10 years in Hamburg! 10 years of living in Germany’s jewel of the North, eating Franzbrötchen (local pastry), buying a new umbrella at least twice a year (it gets rainy AND windy here sometimes/ regularly), saying Moin (local greeting), walking around the Alster lake and river, loving Hamburg Airport for not yet being big enough to need a shuttle train or bus, getting tipsy from sunshine when it makes an appearance, not being able to drink sparkling water (it hurts and only makes me thirstier), and affectionately cracking up every time the English translation comes on when a subway train reaches its last stop: “This train terminates here. All change please.” Oh, Hamburg.
A friend recently asked me if these 10 years felt like a long time to me. The honest answer is yes and no, or jein in German – a combination of ja (yes) and nein (no). I remember my first few months here very clearly, as well as the years that followed, but I also feel the weight of all that I’ve experienced and achieved, in a very reassuring sort of way. I guess the conclusion is that I respect what was, appreciate what is and look forward to what will be.
It’s funny to look back and see that the two times I pondered whether I made the right decision in coming here, several years apart, were both caused by experiences which I’m sure would not have led me to such dramatic thoughts today. On the other hand, during a difficult phase when my future truly was suspended in midair, I never once doubted that I wanted to be here. On the contrary, my certainty that I had found the city for me increased by the day. There always came a point during a trip away when I missed Hamburg. I love to travel and I love knowing that it will also feel good to come back home.
So just what have I learned while living here? Well, to narrow it down to 10 points…

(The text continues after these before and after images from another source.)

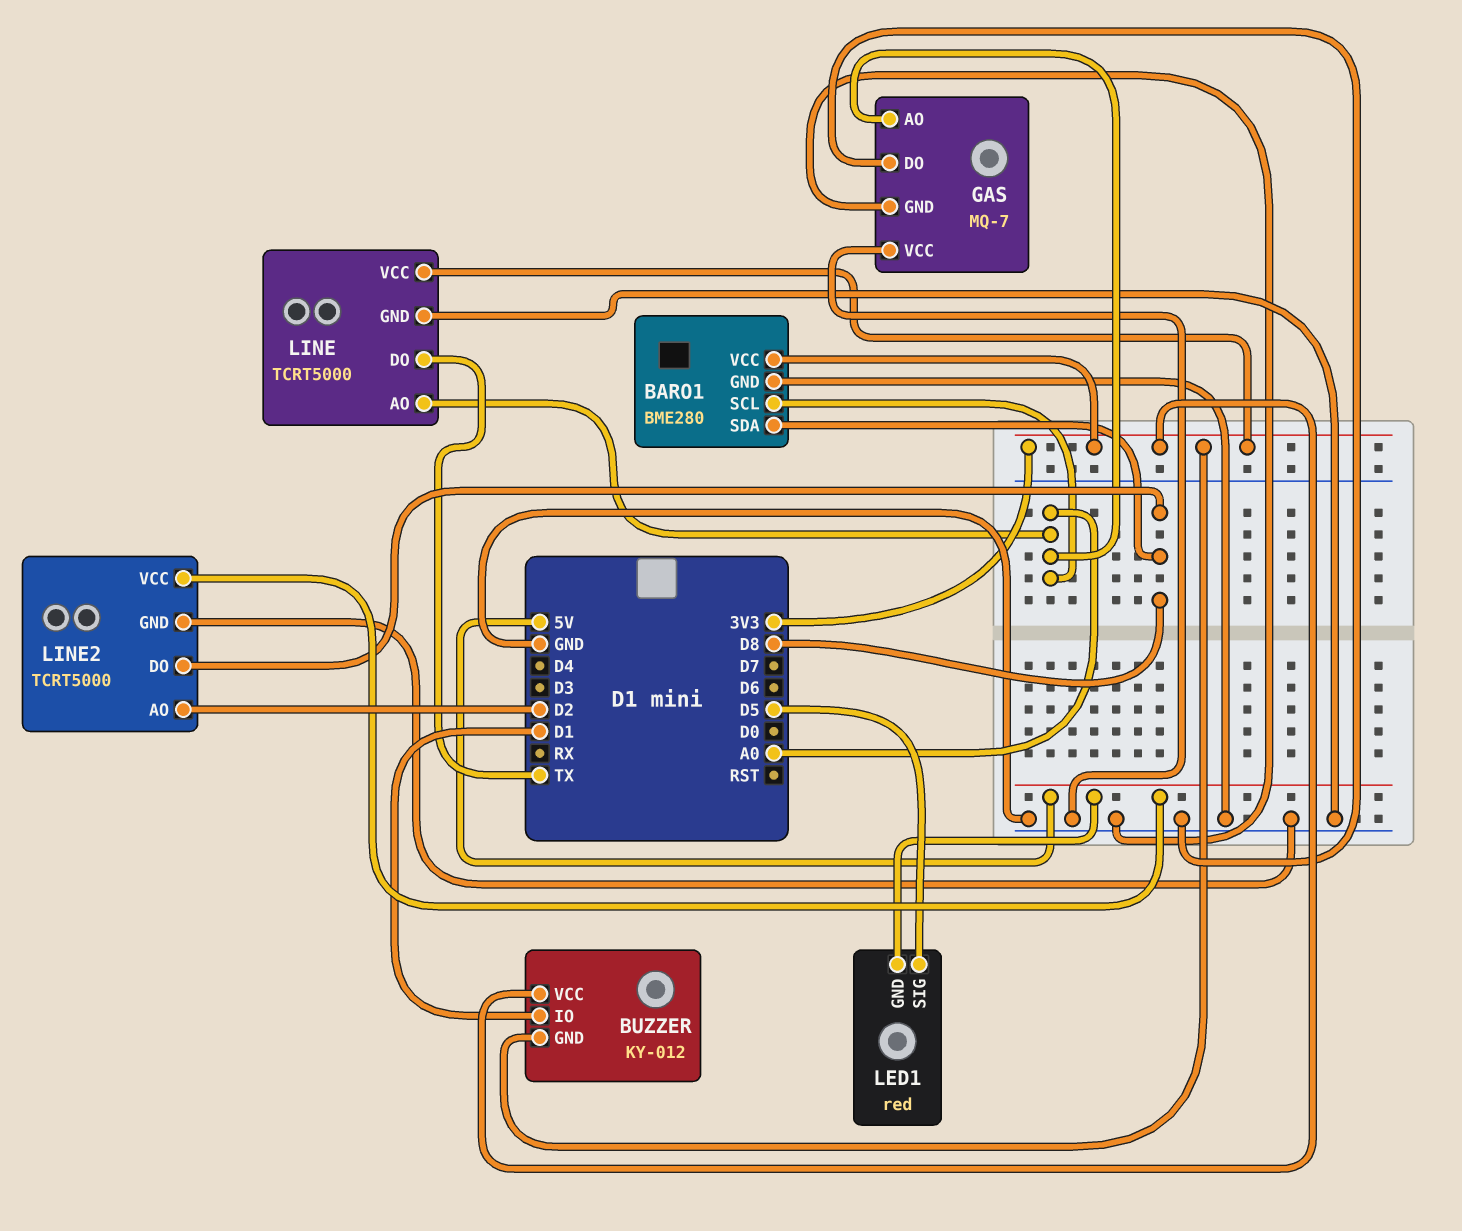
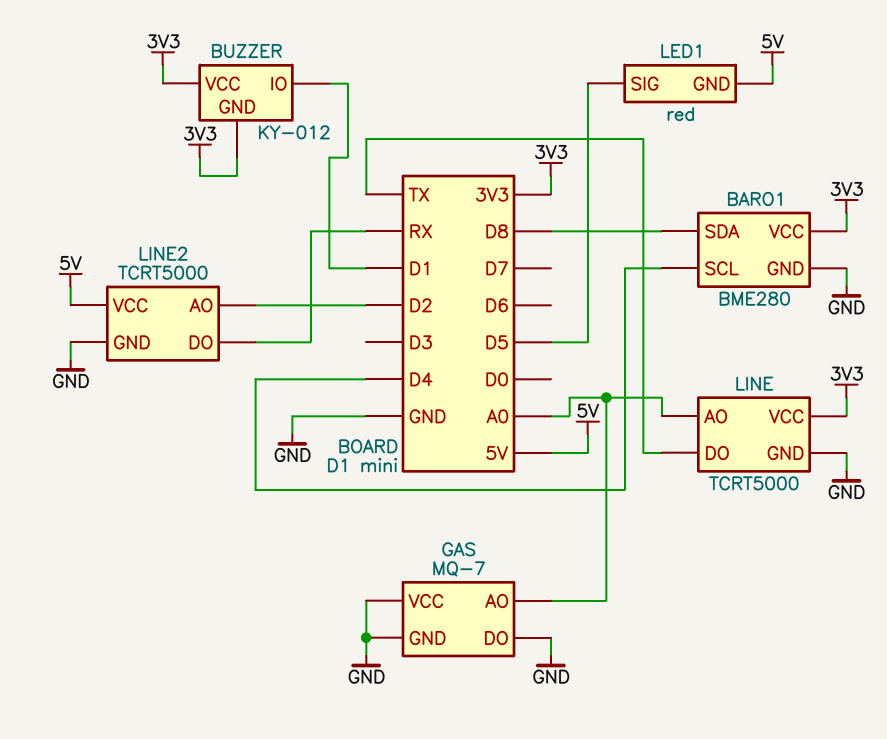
BARO1 pin SCL: A0 -> D4
LINE2 pin DO: D8 -> RX

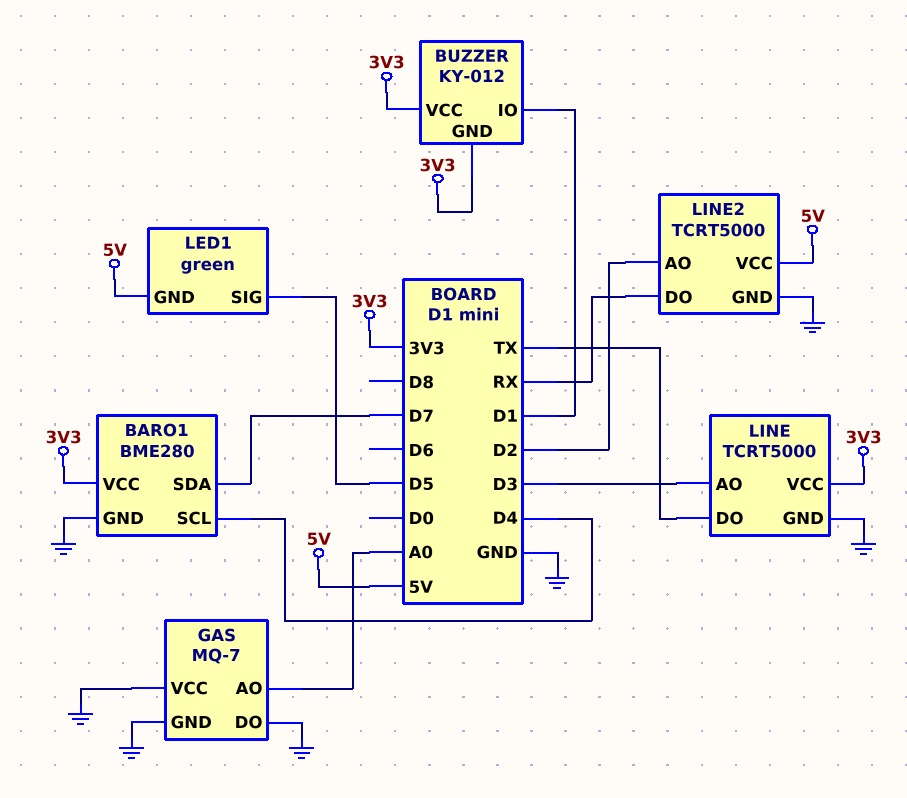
BARO1 pin SDA: D8 -> D7
LED1: red -> green
LINE pin AO: A0 -> D3

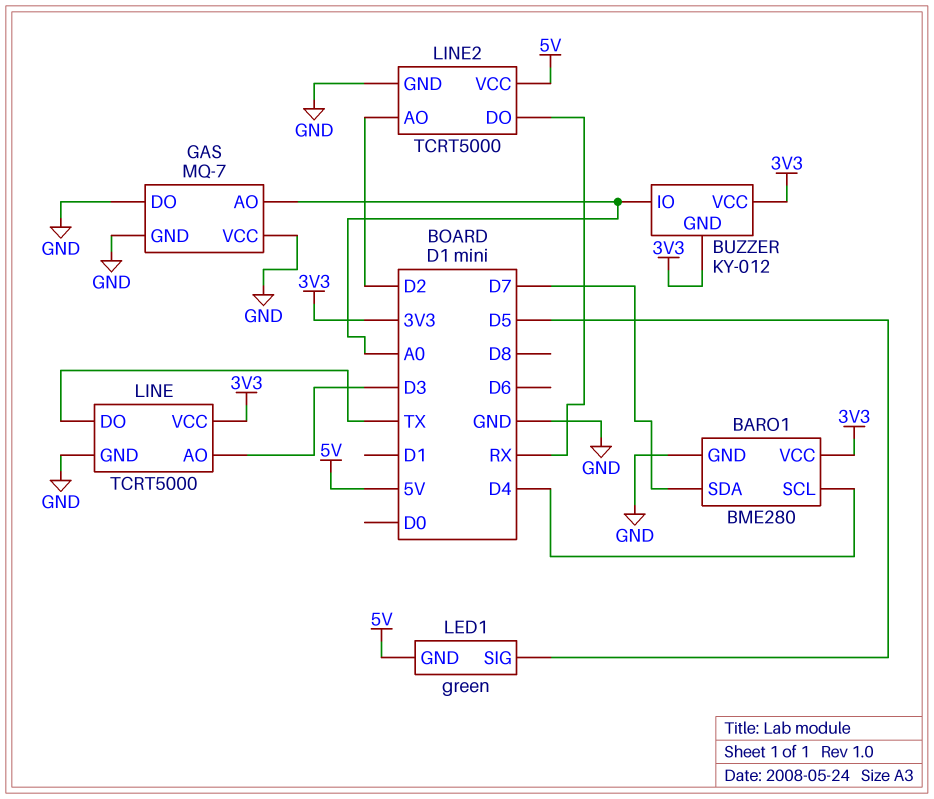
BUZZER pin IO: D1 -> A0

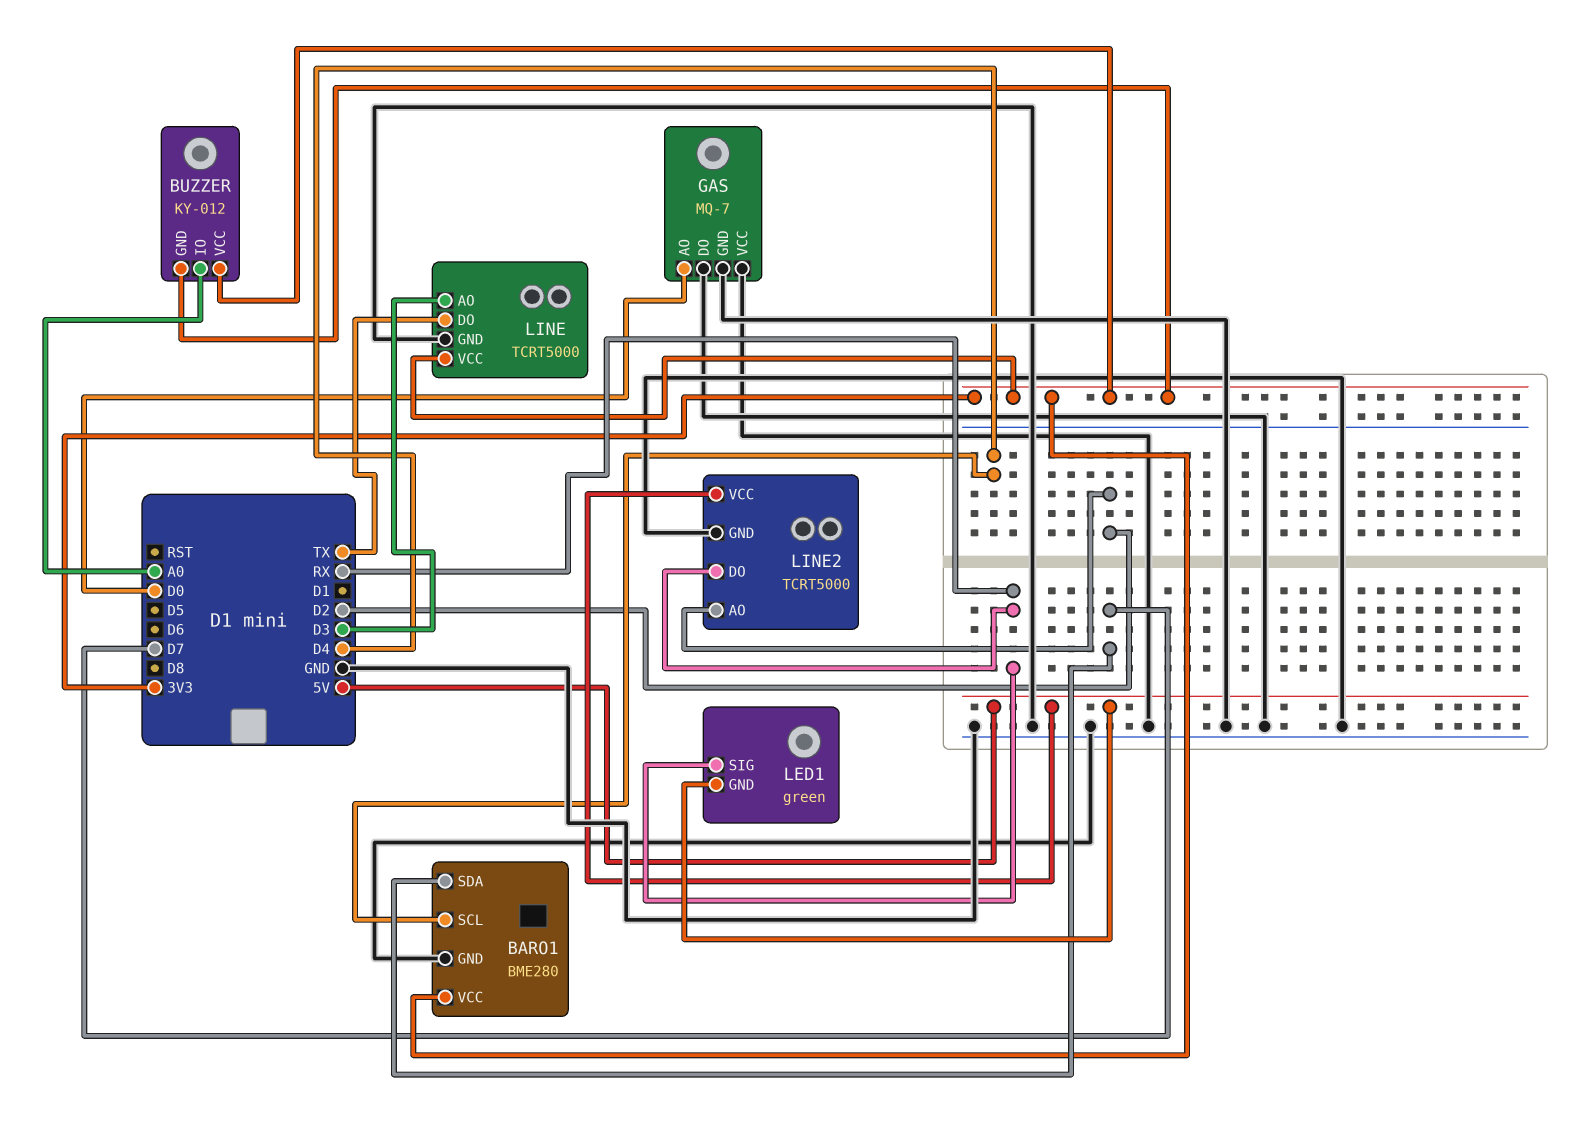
GAS pin AO: A0 -> D0
LED1 pin SIG: D5 -> RX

- Say Moin! It’s short, it’s got just one syllable (I’m a big fan of short greetings, so effortless, so elegant, so quick, so easy in this busy city life on the go) and it’s undeniably local. You can say it almost anywhere – in shops, when you enter a bakery, in a club, and it might even soften up the grumpy clerk you need to approach for paperwork and whom the whole student dorm recognizes the moment you describe him. I didn’t say it as often during my first year here, but it would pop out all the time as soon as I traveled somewhere else. Not necessarily a good idea in Bavaria… But in Hamburg, and mostly anywhere else in the North, Moin!
- Unless you really want to, you don’t necessarily need to buy a ticket for the harbour boat trip tour. Your local HVV ticket (full-day one is the best option) is valid for ALL types of transport in Hamburg, including the ferry! There are ticket machines right on the ferry as well. So hop on at Landungsbrücken station and cruise back and forth along the Elbe as long as you please. Go to the top deck if the weather is dry. This is also a great way to unwind after work and enjoy an unexpected Indian summer.
- Franzbrötchen, a type of local sweet pastry with sugar and cinnamon, are constantly discussed, ranked, tested and covered by a variety of good local websites. Buy one, try one, or buy several and try them all, pick one or don’t, get in to conversations about them. Try the ones with extras like chocolate or crumble if you’re feeling adventurous, though I think in the end the original always wins.
- Labskaus is a traditional Northern German dish, and for years I’d find myself talking about it to people without trying it. I’d seen pictures, of course, and the moment I did eat it, I discovered it was delicious, somewhat in discord with what you think when you see it first. Have no fear.
- You will always find an umbrella in Rossmann or Budnikowski, those two drugstore chains sprinkled throughout the city. And trust me, you will keep needing one. Unless you prefer raincoats. Either one is indispensable around here. Although occasionally getting drenched does create a sense of community and team spirit.
- I have always loved being near the water and Hamburg firmly cemented this fact in my adult life. The Elbe and the Alster cover any mood you might be in. I have lost count of how many times I’ve walked around the Alster in particular. It has seen me through all sorts of phases – happy, dreamy, sad, at a loss, triumphant, the water is always there.
- No, people are NOT cold here. They just take their time sizing you up, and don’t forget you can do the same. Personally I like this, and it might be influenced by the fact that I’m an introvert, though a very communicative one. After some careful observing and that first coffee or drink you might find that you’ve met a wonderful friend who is still there ten years later. Patience!
- If you find yourself talking to a fan of one of Hamburg’s two football teams (St. Pauli or HSV), and you don’t follow either, plus you don’t know your conversation partner too well, perhaps it’s a better idea to listen to the person for a while first. Or indeed just listen, instead of blurting out, “Wait, don’t they keep losing?”
- There is a very high chance that your favourite band or singer will make a tour stop in Hamburg.
- It’s enough to be able to sing just a bit of Hamburg, meine Perle by Lotto King Karl to feel like you belong here. Everyone around you will join in and sing the rest anyway.